In modern times, however, it is clear now that at least some writers are an actual impediment to picking the best players for the Hall of Fame. We demand instant replay to get every play right, but the history of the game is decided in part by people who are the equivalent of blind umpires. And there is no Disciplinary Board for bad Hall of Fame voters to face. No malpractice suits. No, they get to keep on going until they fall over dead or get accused of bouncing their nieces on their laps a little too vigorously at which point they...disappear quietly.
I decided a long time ago that I don't need Murray Chass or, formerly, Bill Conlin to tell me which ballplayers are great. I have this. And this. And my own brain. Giving a damn about what the outcomes are from a clearly flawed Hall of Fame voting process is just a way that I cede power over my emotions and reason to incompetent boobs whom history has passed by. Why on earth would I give an on-ramp into my brain to people who could plausibly vote Jack Morris into the National Baseball Hall of Fame?
Do I care which players are the beneficiaries of currently fashionable morality as opposed to equally (or better-talented) players whose "character" is shady? Or maybe "cheated"? If we exclude cheaters or people who benefited from wrong-doing, maybe we should throw out everyone who played in segregated baseball, at least on the white side of the equation. Let's throw out any player who may have bullwhipped his own son. Lets throw out owners who colluded to suppress salaries.
I'm tired of the whole cat-and-mouse game represented by the current National Baseball Hall of Not Infamous, Except for Drunks, Drug-Addicts, Serial Philanderers, Virulent Racists, All-Around Sociopaths, and Bobby Cox. Again, I don't need a baseball writer to lecture me on morality.
Basically, I'm done with the whole thing. Maybe I'll wake up someday 20 years from now, and most of the old guard will be dead or retired, and a new generation of smarter writers will correct injustices. The Veteran's Committee will, too. And if they don't, I still won't care.

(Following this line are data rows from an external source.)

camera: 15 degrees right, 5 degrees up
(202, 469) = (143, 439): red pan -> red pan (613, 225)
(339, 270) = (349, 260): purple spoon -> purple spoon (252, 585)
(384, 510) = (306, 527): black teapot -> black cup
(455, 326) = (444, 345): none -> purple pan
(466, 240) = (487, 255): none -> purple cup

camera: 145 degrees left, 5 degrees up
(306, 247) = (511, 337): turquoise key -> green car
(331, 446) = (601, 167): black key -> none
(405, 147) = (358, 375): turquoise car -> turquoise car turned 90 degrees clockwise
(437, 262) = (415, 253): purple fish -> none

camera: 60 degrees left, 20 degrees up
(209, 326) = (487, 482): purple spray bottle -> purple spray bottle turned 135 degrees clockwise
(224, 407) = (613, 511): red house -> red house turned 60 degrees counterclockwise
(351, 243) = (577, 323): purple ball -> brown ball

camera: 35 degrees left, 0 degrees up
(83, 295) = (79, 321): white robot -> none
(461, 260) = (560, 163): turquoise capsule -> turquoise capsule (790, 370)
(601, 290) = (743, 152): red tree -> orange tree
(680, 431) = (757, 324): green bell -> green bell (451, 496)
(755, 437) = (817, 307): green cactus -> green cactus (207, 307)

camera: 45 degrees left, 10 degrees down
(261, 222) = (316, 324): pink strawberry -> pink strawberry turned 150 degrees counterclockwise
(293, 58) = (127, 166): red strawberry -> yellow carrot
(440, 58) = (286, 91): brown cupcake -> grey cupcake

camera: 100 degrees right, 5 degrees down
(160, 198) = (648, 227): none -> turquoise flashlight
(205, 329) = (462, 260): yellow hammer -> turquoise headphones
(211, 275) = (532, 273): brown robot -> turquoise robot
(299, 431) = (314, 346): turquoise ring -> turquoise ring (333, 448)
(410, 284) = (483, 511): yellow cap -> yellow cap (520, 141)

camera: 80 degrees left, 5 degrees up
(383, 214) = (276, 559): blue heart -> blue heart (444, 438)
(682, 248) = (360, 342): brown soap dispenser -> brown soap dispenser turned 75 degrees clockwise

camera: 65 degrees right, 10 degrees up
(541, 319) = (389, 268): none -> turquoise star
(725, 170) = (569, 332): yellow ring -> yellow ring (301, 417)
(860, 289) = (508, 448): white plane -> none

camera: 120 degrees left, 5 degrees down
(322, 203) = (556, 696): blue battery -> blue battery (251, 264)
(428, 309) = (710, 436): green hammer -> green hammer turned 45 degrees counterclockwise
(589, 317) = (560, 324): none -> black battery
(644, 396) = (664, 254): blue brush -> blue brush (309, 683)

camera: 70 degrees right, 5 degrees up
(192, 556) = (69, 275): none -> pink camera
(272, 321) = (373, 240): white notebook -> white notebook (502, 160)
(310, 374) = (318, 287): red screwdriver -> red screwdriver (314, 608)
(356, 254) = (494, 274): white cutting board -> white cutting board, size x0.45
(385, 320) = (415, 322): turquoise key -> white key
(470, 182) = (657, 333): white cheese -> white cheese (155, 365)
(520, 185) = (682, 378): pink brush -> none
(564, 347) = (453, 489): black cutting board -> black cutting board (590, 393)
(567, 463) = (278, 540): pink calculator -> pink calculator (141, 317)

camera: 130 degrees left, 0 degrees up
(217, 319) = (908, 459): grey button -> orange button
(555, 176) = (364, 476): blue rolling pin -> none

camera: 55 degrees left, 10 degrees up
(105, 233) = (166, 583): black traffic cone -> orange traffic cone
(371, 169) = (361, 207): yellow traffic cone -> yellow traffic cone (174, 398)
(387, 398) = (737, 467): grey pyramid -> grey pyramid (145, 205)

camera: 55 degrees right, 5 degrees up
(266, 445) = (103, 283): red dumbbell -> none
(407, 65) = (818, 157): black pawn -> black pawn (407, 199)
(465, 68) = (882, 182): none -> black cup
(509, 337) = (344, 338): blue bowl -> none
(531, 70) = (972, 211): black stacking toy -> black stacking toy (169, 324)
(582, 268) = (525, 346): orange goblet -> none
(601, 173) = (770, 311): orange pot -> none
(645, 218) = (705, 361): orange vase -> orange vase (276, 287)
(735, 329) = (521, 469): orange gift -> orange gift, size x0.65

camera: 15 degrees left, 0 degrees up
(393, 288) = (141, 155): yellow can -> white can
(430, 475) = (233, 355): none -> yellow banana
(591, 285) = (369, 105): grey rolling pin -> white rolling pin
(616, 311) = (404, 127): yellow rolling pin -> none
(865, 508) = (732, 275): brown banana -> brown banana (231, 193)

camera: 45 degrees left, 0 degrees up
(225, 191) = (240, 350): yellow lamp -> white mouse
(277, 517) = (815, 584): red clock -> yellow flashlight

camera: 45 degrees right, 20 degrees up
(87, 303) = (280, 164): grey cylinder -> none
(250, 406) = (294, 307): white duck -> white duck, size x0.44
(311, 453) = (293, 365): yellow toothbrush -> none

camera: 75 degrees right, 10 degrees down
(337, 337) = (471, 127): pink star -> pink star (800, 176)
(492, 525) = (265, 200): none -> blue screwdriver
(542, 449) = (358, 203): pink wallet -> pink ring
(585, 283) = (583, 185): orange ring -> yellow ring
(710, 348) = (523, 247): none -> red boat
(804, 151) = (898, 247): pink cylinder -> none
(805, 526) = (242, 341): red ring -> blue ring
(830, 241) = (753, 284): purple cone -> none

I'm not going to visit the National Baseball Hall of Fame. I'll never be a voter. All the time and effort I would otherwise waste fretting and grumbling about the voting process or the outcomes is time and effort that I could redirect to more fruitful endeavors, such as bitching about the Phillies' self-defeating reactionary approach to managing their franchise.
Resolved: Until the Hall of Fame is moved to Hoboken, Pete Rose is rightfully inducted along with Barry Bonds into the Ty Cobb titanic asshole wing, and Murray Chass is given a shiv by someone like Rob Neyer, I am going to ignore the National Baseball Hall of Fame.
Baseball is a great game. Acknowledging that Pete Rose is among the greatest players ever will not diminish baseball. It would make the National Baseball Hall of Fame less of a lie. It would likely offer a great "teaching moment" to the world about the recognition that the game is a human construct, and as such, it is flawed. What better way to ensure its future relevance and vitality than to recognize its imperfection and need to evolve?
Until that day, and until the rearguard of the Supreme Soviet of the Baseball Writers Association of America goes the way of the ABC's of Dead Russian Leaders, I'll just skip to the next story when I see more wind and words wasted on ballots good or ill. I'd much rather just watch the game than inflate the egos of the writers who make a hash of what could be a neat little museum.